From time to time Polly or her mother looked at me shyly with a crooked smile, but they had no words to share with me, and I knew even less what to say to them. At one point Polly asked if the journey from Warwick had been a pleasant one, and I said that it had, yes, thank you very much. That said, we lapsed again into silence while Annie lambasted Eadom Tanner, an unfortunate villager who came late to the haymaking and had been fined and beaten by the steward.

When the father of the house returned, Annie’s mother went in to fetch the supper. I was glad to see her go, for our noon meal had been taken early, and I felt a rattling within my belly. In time she returned with two wooden bowls and wooden spoons, and these she handed to Annie and me. Annie set to and began to eat, but I hesitated. Would the others not be eating? Their eyes were on me, and I sat frozen. At last Annie looked up from her bowl and whispered to me in French, which was now become our secret language.

“Go ahead, m’lady, and eat. They haven’t bowls to go around, so we must dine in shifts, ye see.”

“Annie,” I said, hoping my voice did not convey the terror I felt, “what is it?”

She chuckled softly and moved a bit closer. “’Tis meal porridge of oats and rye. They’ve no bread here till the harvest comes due, and this is the best they can manage. Look here, m’lady, they’ve placed some bits of meat in specially for ye.”

I looked at the meat, twisted and unrecognizable, and lifted my spoon. I was loathe to offend such gracious hosts as these people were, but as I raised a piece to my mouth I felt my stomach heave with fright. With a powerful bite I got it down and much of the porridge and then determined that I could protest I hadn’t hunger enough to finish.

The remains of my supper were promptly given to Riccon and Nat, who ate it down in four quick bites. I sat still on my log while the rest of the family consumed their meals, scraping the porridge from the bowl as if it were a rich cream pudding. Still we remained seated outside, but I did not question. I felt I had acted poorly about the supper and was ashamed—of that, of my accent, my manner, my clothes. There was no end to my current shame, and as apology or perhaps as penance, I sat in silence.

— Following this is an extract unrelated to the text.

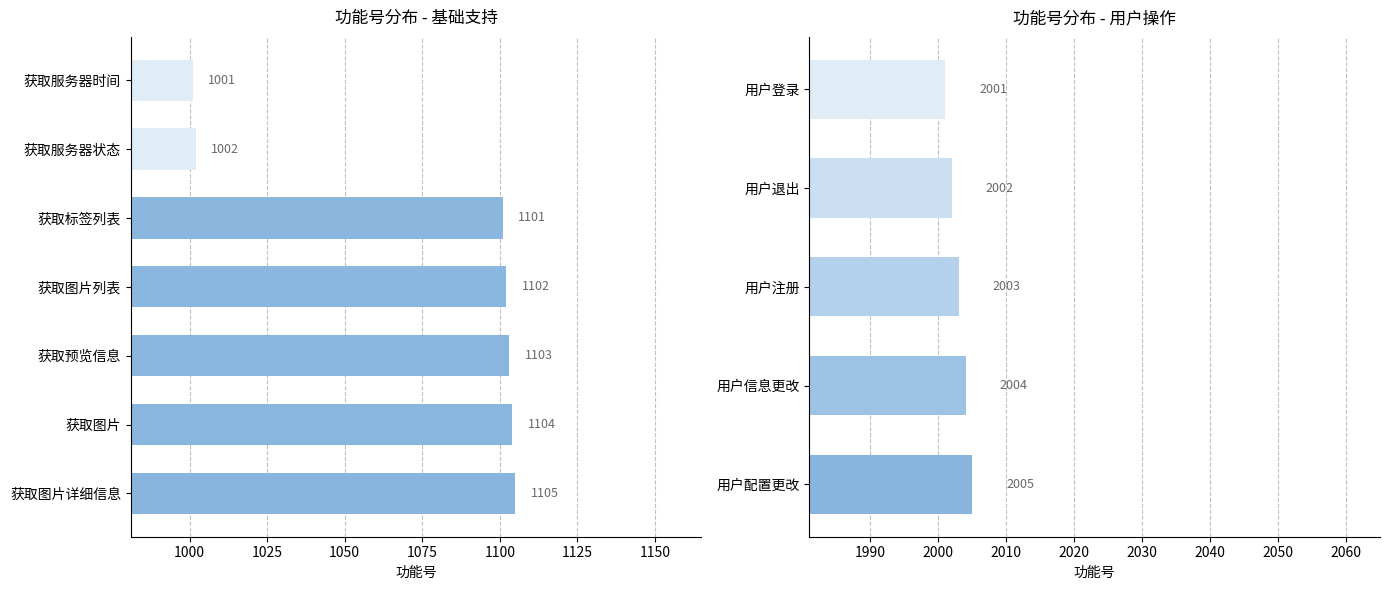

What is the difference between the maximum and second lowest values?

3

When the night grew darker I calmed somewhat, sensing some safety in not being seen. After a time I noticed Bess at my elbow, clutching tightly to a crude wooden poppet, no more than a stick with two knobs for arms. I coaxed her in silence to let me see it, and when she did I brought forth my handkerchief, resolving to give it up for this girl.

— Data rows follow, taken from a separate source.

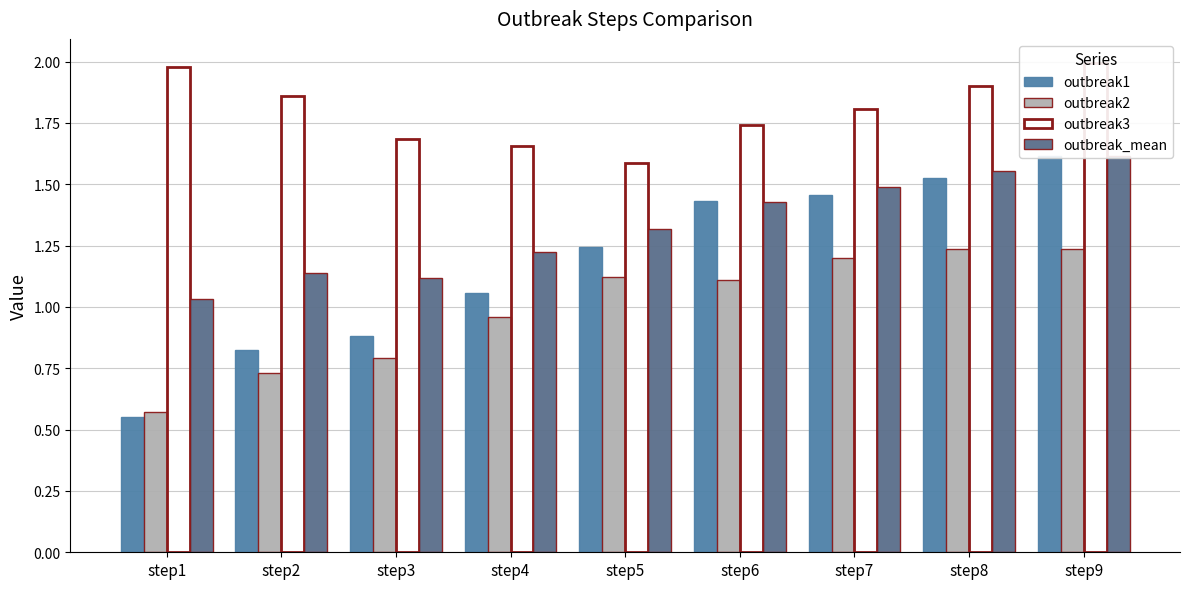

What is the spread (max minus min) of values at step9?

0.8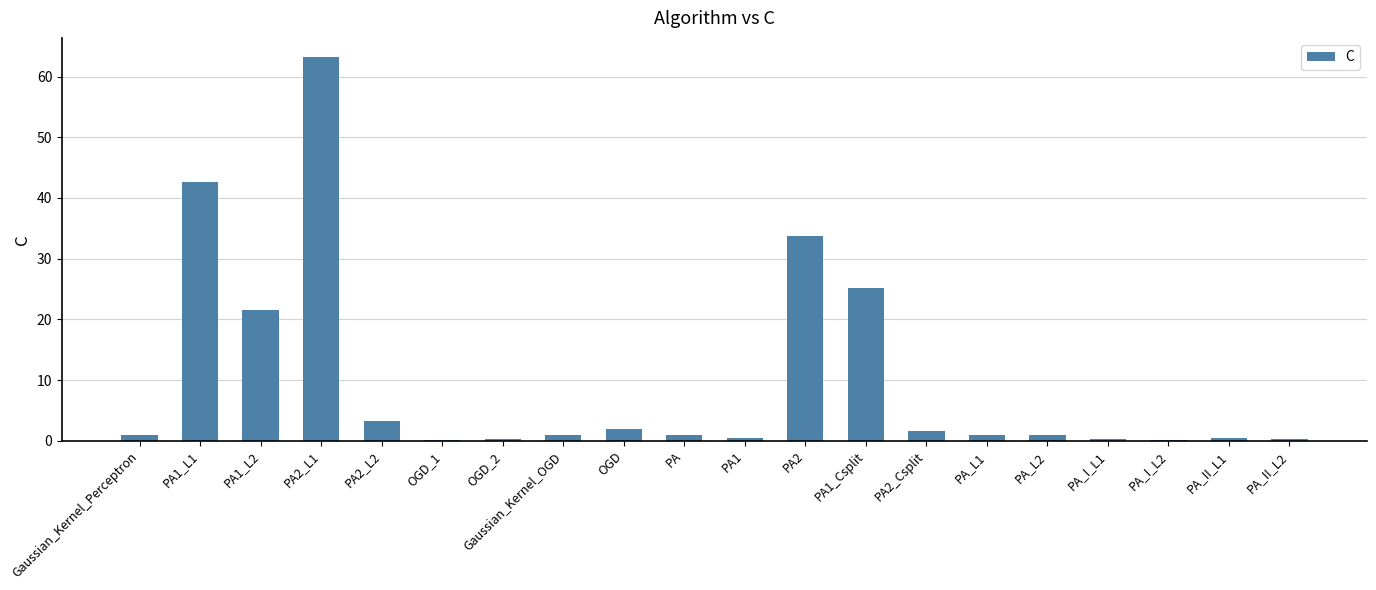

What is the change in value from PA2_L1 to PA2?

-29.5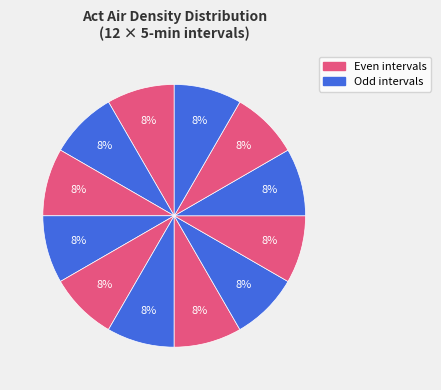

How many slices are in this pie chart?

12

In those days I carried my needle and thread always about me for embroidering, and these I fished out together with my small eating knife. Working in silence, since I feared, for some reason, to let the others know what I did, I cut the linen and fashioned a gown. The sleeves and skirt I stitched tight with thread and with quick stitches I gave the shift a silken girdle, blue on white.

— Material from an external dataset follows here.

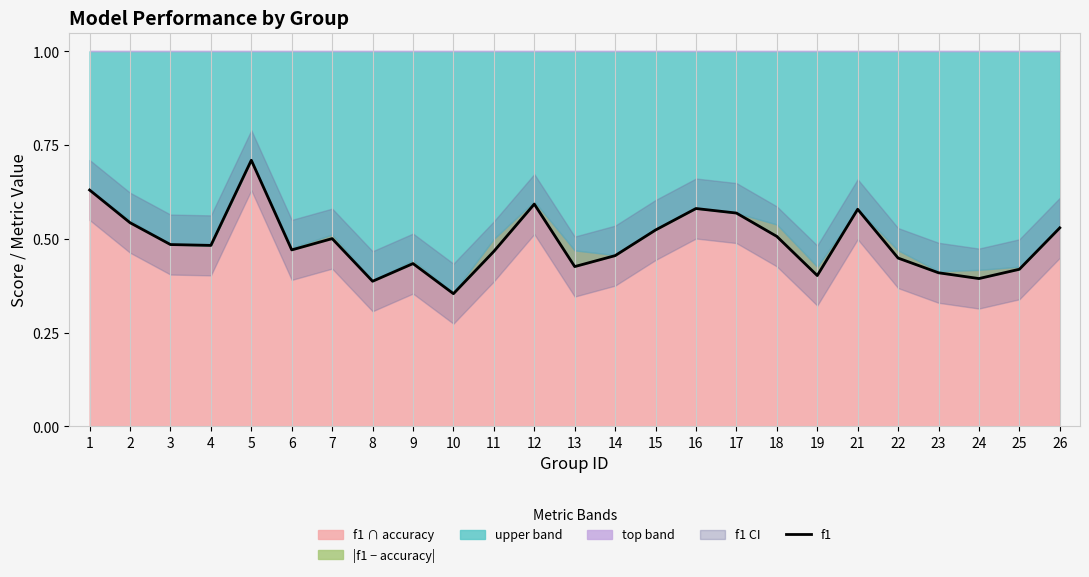

How many categories are shown in the chart?

25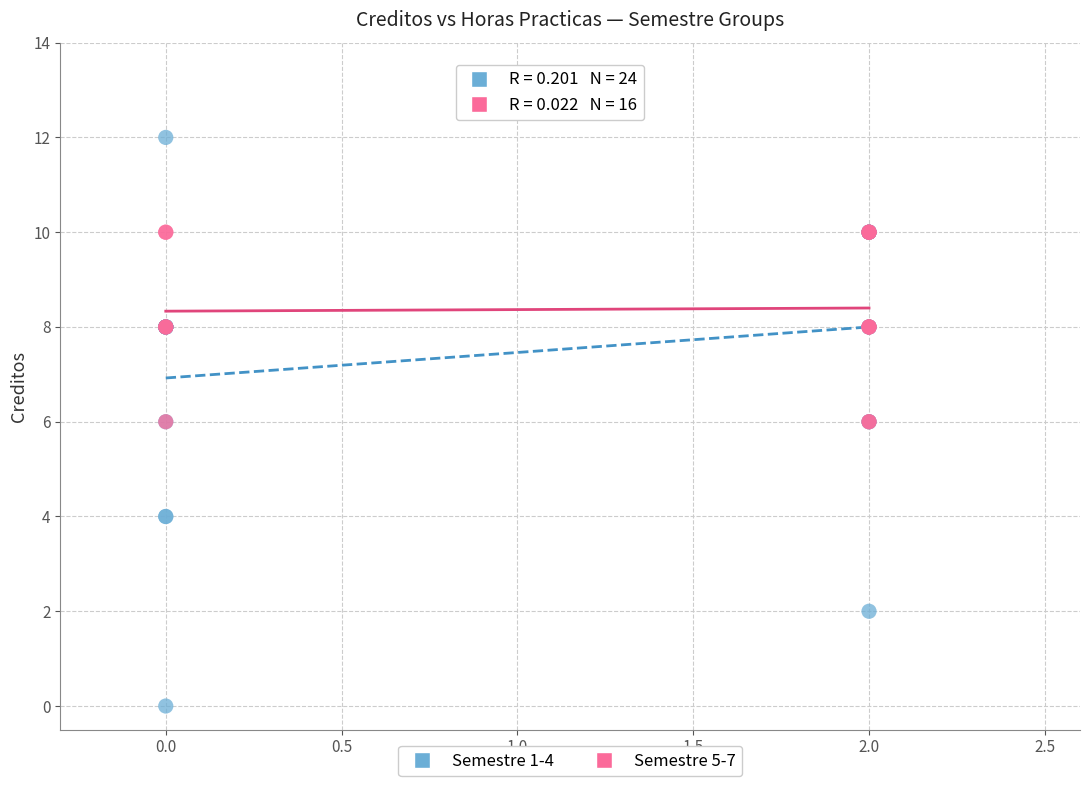

Which series has the largest Y range (max minus min)?

Semestre 1-4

All the while I was working, Bess stood close by, watching my hands in awe and silence. At last it was done, and I handed the poppet back to her mistress, pleased with this project as I had not been pleased with any in years. Bess clasped it to her with shining eyes and did not stray from my side again all that night or the following morning.

A
T LAST
A
NNIE SAID
it was time to retire, and I rose, grateful, for I was chilled to the bone. Her mother went in and lighted a lamp, and Annie bid me follow as well. When I passed through the door, I saw for myself why we had stayed outside as long as we could, for within the house was cramped and dark, filled with smoke from the fire, fumes from the tallow lamp, and the scent of dampness.